The roles have reversed as Johnson has a rather large frame at 6-foot-3, 205 lbs, similar to Nico Collins, Tarik Black, and Donovan Peoples-Jon-type receivers who are now absent from the team. Now, all three are gone, and Jackson, Sainristil, and projected No. 1 wide receiver Ronnie Bell are left with an average height of 5-foot-10. Johnson will fill a much-needed role as a guy who can go up and get a 50-50 ball that quarterback Joe Milton loves throwing.
Bell spoke with the media at the end of September and gave his admiration for Johnson: “As for guys that I think have made a jump, definitely CJ, Cornelius Johnson and Mikey Sainristil. Both of those guys have been just dominant during the offseason and the little preseason we’ve been having.”
Gattis echoed a similar message to the media, “There’s always a jump from year one to year two,” Gattis said. “To see those guys make that jump this offseason from a skill standpoint has been really impressive. Those guys are going to have a bigtime impact on the offense.”
No. 2 Sophomore Interior Defensive Lineman Chris Hinton
In the 2019 class, Michigan snagged two five-star prospects. One was the aforementioned Daxton Hill. The other was Chris Hinton who has somewhat been in his shadow. If Hill would have committed to Alabama and veered away from Michigan, Hinton would have been the focal point of this class and the most anticipated player from it. Instead, Hill saw a quality amount of minutes as a true freshman and received all the hype while Hinton was a bit further down the depth chart in year one.

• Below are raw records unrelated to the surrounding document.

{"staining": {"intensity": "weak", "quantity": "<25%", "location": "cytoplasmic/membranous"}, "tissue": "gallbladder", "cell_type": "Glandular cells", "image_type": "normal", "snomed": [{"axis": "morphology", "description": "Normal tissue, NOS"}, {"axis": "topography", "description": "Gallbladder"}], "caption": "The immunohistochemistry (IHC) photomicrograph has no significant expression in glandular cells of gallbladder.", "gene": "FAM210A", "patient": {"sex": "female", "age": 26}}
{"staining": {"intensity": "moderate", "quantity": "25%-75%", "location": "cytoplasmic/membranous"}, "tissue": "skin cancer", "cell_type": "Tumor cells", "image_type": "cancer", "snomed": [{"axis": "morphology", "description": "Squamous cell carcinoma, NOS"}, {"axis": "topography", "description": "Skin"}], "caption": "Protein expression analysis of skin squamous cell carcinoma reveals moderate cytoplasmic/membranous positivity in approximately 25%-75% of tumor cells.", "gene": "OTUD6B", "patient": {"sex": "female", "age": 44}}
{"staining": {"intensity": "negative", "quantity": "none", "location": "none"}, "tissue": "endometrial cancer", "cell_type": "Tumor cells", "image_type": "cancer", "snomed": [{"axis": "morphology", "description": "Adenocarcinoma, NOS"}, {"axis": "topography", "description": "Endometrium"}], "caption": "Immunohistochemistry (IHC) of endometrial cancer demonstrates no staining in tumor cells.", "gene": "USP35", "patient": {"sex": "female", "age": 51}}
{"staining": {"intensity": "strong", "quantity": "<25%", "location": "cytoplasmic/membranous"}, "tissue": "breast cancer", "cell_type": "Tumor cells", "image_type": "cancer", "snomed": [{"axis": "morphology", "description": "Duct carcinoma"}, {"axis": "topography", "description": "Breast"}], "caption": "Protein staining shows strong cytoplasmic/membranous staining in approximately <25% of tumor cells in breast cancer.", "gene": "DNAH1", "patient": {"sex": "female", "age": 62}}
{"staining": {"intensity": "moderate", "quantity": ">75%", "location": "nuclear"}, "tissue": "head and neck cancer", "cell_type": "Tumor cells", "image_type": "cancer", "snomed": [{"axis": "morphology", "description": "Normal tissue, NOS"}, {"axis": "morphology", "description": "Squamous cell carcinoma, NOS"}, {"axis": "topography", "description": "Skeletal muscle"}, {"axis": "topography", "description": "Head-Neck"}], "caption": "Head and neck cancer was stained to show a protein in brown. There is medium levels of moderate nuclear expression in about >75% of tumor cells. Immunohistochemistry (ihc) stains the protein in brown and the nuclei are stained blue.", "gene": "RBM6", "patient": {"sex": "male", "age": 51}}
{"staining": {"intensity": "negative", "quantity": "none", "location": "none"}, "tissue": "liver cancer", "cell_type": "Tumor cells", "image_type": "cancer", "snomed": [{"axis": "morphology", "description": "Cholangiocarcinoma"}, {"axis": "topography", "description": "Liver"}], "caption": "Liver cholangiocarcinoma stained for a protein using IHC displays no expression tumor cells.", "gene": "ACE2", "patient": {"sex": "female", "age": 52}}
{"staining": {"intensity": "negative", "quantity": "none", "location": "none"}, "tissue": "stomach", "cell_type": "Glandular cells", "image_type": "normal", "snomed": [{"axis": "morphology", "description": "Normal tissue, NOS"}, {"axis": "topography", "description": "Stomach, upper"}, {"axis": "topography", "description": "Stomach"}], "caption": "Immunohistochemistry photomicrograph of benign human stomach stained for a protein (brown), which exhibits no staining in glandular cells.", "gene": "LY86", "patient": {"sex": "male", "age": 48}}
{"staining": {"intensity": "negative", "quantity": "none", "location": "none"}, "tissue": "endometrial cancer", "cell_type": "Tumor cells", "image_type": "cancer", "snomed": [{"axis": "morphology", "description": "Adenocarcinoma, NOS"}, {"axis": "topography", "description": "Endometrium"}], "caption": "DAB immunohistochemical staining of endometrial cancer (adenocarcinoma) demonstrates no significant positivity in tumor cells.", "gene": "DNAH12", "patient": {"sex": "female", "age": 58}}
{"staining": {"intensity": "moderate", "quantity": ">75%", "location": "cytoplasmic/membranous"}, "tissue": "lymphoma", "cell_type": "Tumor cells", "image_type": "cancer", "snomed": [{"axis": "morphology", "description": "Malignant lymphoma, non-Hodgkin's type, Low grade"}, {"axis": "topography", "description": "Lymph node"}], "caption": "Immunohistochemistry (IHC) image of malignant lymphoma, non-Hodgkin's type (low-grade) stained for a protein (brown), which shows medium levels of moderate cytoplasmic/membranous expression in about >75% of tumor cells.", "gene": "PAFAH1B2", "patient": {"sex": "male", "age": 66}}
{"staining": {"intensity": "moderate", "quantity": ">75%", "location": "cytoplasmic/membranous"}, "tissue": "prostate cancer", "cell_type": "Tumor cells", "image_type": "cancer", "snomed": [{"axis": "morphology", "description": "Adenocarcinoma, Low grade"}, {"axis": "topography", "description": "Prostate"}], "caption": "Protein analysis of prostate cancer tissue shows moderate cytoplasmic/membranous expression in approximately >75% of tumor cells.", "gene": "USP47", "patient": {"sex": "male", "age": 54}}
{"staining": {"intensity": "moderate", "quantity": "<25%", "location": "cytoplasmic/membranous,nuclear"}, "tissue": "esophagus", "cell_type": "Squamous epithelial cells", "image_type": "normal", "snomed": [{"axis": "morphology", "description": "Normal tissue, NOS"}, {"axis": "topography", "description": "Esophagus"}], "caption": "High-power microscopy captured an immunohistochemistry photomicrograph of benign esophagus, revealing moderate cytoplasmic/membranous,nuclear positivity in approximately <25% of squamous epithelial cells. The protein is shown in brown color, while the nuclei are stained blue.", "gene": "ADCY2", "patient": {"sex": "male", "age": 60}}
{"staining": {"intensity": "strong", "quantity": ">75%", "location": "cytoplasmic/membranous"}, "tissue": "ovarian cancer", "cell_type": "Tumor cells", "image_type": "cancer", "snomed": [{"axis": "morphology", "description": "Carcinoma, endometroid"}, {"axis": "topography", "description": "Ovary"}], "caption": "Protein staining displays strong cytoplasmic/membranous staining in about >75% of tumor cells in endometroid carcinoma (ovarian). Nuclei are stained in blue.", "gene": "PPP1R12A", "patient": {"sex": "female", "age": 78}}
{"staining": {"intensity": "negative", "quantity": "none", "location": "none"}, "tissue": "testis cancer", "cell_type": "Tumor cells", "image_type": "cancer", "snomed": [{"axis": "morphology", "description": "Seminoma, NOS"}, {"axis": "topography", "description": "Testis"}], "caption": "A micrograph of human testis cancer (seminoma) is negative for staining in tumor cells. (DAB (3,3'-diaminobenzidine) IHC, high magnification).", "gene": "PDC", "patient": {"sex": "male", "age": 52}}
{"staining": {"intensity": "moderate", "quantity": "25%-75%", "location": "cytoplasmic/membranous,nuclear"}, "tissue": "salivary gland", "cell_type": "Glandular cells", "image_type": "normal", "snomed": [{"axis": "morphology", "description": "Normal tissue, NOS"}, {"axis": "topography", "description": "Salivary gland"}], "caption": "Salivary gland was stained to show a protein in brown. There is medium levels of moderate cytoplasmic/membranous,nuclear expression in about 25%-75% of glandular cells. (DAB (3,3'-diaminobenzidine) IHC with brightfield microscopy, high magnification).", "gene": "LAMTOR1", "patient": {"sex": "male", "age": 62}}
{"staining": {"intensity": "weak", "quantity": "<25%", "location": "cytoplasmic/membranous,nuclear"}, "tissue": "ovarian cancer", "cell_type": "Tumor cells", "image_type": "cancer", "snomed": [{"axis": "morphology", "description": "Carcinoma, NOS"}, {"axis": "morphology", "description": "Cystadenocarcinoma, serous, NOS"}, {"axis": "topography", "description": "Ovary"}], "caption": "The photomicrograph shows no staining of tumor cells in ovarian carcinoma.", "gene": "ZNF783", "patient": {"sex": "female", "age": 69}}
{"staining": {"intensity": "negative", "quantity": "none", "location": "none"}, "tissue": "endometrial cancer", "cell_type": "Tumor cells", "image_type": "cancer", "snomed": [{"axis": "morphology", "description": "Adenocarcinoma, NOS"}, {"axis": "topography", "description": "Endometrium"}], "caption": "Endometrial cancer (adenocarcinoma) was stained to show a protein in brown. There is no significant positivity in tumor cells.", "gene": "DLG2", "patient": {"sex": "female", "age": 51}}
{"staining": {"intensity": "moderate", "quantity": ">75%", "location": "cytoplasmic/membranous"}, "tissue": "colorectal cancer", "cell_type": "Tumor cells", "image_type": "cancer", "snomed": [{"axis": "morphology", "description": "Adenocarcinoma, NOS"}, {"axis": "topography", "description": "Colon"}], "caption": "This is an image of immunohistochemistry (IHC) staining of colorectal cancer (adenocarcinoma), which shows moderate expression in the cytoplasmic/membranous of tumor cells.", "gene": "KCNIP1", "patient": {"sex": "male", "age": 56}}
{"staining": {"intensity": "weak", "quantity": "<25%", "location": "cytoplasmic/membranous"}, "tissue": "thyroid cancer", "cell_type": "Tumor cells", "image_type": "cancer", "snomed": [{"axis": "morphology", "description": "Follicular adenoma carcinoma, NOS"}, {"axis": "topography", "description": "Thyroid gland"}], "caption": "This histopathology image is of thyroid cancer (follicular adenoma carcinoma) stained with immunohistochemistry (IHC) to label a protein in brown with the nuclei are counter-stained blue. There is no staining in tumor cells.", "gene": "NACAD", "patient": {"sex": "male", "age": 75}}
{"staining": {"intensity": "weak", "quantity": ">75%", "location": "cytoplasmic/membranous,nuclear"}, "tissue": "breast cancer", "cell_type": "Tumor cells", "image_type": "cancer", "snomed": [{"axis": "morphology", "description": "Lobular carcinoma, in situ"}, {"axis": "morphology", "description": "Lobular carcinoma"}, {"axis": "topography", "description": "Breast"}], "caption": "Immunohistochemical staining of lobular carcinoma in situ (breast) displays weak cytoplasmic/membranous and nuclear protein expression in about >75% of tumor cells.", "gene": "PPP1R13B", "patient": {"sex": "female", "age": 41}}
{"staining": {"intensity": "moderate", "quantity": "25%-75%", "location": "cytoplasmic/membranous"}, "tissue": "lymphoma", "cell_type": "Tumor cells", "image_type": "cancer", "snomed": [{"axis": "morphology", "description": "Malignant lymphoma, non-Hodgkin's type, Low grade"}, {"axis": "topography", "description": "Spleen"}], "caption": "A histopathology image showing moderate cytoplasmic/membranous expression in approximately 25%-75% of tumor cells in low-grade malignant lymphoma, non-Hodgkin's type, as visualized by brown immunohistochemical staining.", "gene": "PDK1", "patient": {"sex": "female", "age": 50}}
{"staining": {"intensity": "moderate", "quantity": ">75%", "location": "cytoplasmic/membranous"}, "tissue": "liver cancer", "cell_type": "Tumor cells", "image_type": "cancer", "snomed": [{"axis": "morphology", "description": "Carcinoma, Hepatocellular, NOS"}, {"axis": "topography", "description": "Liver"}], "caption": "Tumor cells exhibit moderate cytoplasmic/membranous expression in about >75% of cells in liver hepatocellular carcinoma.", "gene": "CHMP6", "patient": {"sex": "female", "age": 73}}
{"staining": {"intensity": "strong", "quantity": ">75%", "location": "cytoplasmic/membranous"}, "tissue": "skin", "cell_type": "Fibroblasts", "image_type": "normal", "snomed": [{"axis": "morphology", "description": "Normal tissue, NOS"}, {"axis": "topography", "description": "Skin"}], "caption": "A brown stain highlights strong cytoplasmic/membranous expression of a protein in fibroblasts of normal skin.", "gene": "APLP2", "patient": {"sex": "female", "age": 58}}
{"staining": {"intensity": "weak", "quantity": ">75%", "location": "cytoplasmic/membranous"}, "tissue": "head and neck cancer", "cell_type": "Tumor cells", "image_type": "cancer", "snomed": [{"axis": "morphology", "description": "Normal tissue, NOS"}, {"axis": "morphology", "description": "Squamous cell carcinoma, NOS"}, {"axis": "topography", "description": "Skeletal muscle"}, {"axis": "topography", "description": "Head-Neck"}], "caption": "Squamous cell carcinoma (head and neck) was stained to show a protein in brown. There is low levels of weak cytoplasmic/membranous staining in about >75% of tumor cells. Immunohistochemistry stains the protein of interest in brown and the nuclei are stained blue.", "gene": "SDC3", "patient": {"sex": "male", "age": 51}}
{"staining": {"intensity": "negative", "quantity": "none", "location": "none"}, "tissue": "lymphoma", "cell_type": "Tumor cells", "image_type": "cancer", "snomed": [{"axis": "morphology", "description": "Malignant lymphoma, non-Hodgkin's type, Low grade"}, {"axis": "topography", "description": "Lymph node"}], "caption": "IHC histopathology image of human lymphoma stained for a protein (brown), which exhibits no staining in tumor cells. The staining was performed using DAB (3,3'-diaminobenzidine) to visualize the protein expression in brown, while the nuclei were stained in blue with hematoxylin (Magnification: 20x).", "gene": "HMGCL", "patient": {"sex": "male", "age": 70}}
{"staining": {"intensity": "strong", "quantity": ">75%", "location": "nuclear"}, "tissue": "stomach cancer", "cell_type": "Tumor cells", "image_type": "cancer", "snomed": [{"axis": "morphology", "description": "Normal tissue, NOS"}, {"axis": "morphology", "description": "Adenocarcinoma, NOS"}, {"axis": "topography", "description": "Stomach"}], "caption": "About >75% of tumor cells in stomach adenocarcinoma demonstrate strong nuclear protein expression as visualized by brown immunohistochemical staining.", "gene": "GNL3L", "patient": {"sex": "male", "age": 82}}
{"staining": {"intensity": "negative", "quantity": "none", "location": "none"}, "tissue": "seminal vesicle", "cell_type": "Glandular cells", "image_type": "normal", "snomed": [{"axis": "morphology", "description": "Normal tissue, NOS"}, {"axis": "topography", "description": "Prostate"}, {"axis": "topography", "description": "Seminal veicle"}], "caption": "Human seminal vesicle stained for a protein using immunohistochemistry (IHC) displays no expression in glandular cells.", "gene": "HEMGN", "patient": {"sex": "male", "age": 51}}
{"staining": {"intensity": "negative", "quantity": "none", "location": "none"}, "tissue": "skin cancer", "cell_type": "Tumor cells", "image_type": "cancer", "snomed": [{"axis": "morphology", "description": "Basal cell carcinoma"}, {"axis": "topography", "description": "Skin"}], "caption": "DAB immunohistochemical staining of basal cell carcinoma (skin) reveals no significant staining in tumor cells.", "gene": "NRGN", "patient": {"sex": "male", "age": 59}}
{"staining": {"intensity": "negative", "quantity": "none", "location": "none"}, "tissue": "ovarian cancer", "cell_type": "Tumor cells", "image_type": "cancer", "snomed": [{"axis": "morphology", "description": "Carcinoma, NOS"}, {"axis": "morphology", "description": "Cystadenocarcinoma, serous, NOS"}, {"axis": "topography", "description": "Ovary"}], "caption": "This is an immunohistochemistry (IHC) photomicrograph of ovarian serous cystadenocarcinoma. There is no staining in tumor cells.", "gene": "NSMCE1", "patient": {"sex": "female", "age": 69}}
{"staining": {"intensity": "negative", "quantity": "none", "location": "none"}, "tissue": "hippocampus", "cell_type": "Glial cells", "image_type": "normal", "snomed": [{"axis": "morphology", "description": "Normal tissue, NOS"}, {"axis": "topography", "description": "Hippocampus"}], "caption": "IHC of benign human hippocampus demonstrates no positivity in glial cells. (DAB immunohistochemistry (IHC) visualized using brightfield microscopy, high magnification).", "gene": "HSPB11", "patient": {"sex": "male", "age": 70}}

Now, Hinton is primed to compete for a starting role with senior Donovan Jeter alongside senior captain Carlo Kemp. Hinton is notorious for being an athletic 300-pounder. In fact, he routinely lined up on the outside in his high school days even with his large frame. In year two in Don Brown’s system, he is going to be more comfortable and ready to make an impact.
Here is what the Michigan defensive coordinator said about the emerging defensive lineman in early October:
“He’s a tremendous young man. This guy, I used to joke with him last year, what would you rather be, a slug or a bullet? I want him to be a bullet. He’s improved his short-area quickness. His COD, change of direction, tremendously. We’re starting to see those benefits.”
No. 3 Redshirt Freshman SAM Linebacker David Ojabo
Josh Uche was one of the more productive EDGE rushers the Michigan Wolverines have seen this decade. Now, they will be tasked with replacing the 7.5 sacks that went with Uche to the NFL.
Brown told reporter, “David Ojabo, I think, has a lot of similar traits that Josh Uche has.” If those words ring true, it will be difficult to keep the 6-foot-5 former defensive lineman off the field. Ojabo made the shift from a defensive end to a SAM linebacker this offseason which means the coaching staff is clearly impressed with his athleticism and wants to get creative to find a way to get him on the field.
Michigan linebacker’s coach Brian Jean-Mary told the Inside Michigan Football Show, “David Ojabo (has) done some really good things. He’s been with the D-line, obviously last year, so he’s still learning the position. But very, very athletic kid who can add to the pass rush of what we do as far as getting after the quarterback.”
Ojabo’s family is from Nigeria and moved to Scotland where the redshirt freshman was stuck at the early stages of the pandemic. He is still learning the game of football as he was a soccer player and didn’t touch the gridiron until midway through his high school days.
He now has the potential to see some playing time in 2020 in a rather depleted spot. Ben VanSumeren is the prospective starter moving from fullback to linebacker. But Ojabo is certainly going to continue to push for a major role on this defense.